Prove that $f$ is constant $\Leftrightarrow$ for all point pair $x,y \in \mathbb{R} $, $ | f(x) - f(y) | \leq (x-y)^2 $

Question

Prove that $f$ is constant if and only if for all point pair $x,y \in \mathbb{R} $, $$ | f(x) - f(y) | \leq (x-y)^2 $$

My attempt:

It's a double implication so...

To right:

$f$ is constant $\Rightarrow \forall c \in \mathbb{R}, f(c) = k $, with $ k \in \mathbb{R} \Rightarrow \forall x,y \in \mathbb{R} , | f(x) - f(y) | = 0 \Rightarrow 0 \leq (x-y)^2 $

We observe that $(x-y)^2$ is the square of the difference of two real numbers, hence, is always positive.

To left:

We cant think $(x-y)^2$ as $|x-y|^2$, so:

$$ | f(x) - f(y) | \leq |x-y|^2$$ $$ \Bigg|\frac{f(x) - f(y)}{x-y}\Bigg| \leq |x-y| $$ $$ \lim_{x \to y}{\Bigg|\frac{f(x) - f(y)}{x-y}\Bigg|} \leq \lim_{x \to y}{|x-y|} $$ $$ |f'(y)| \leq 0 $$ We know that the module of a number is always greater or equal to $0$. So $ |f'(y)| = 0 $. $$ |f'(y)| = 0 \Rightarrow f(y) \ \text{is constant} $$

But I'm not sure if I can get into the absolute value with the limit.
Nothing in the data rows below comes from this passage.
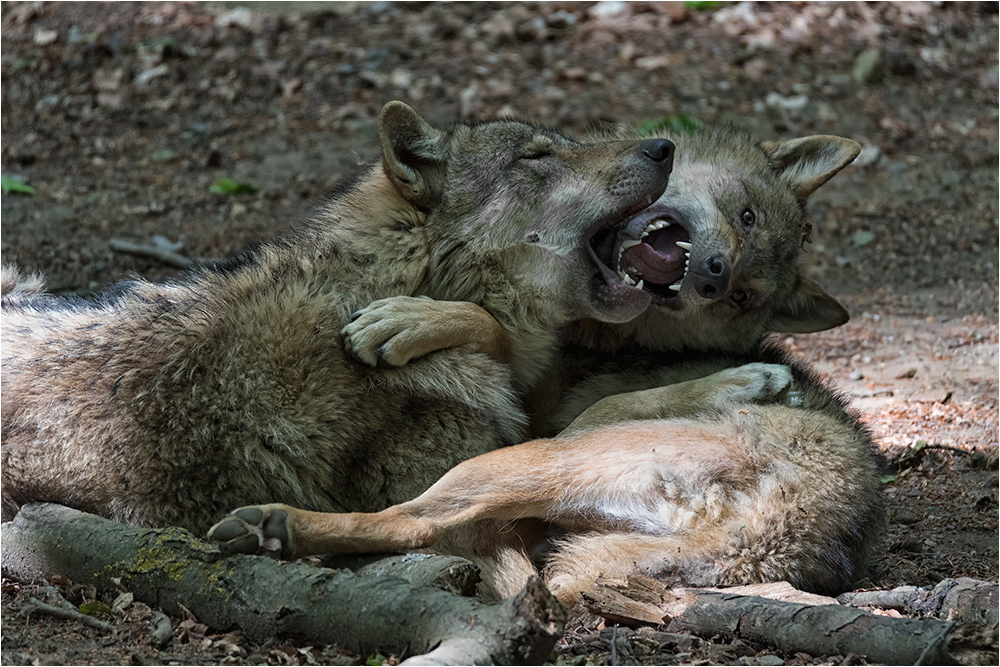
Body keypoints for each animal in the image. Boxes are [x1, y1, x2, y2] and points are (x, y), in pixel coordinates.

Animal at [209, 124, 884, 616]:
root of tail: (793, 521)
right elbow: (495, 331)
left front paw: (406, 321)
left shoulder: (534, 399)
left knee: (413, 521)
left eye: (742, 296)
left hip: (537, 456)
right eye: (746, 217)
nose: (717, 278)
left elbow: (493, 331)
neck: (607, 333)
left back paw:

The statement doesn't mention that $f$ is differentiable.

Answer 1

You proof works, the fact that $f$ is not supposed being differentiable is normal. Indeed, you showed that $\left|\frac{f(x)-f(y)}{x-y}\right|\leqslant |x-y|$ for all $x\neq y$, since $\lim\limits_{x\rightarrow y}|x-y|=0$, we also have $\lim\limits_{x\rightarrow y}\frac{f(x)-f(y)}{x-y}=0$. By doing this, you proved that $f$ is differentiable at $y$ and $f'(y)=0$, since $y$ is arbitrary, this means that $f'=0$ and therefore $f$ is constant.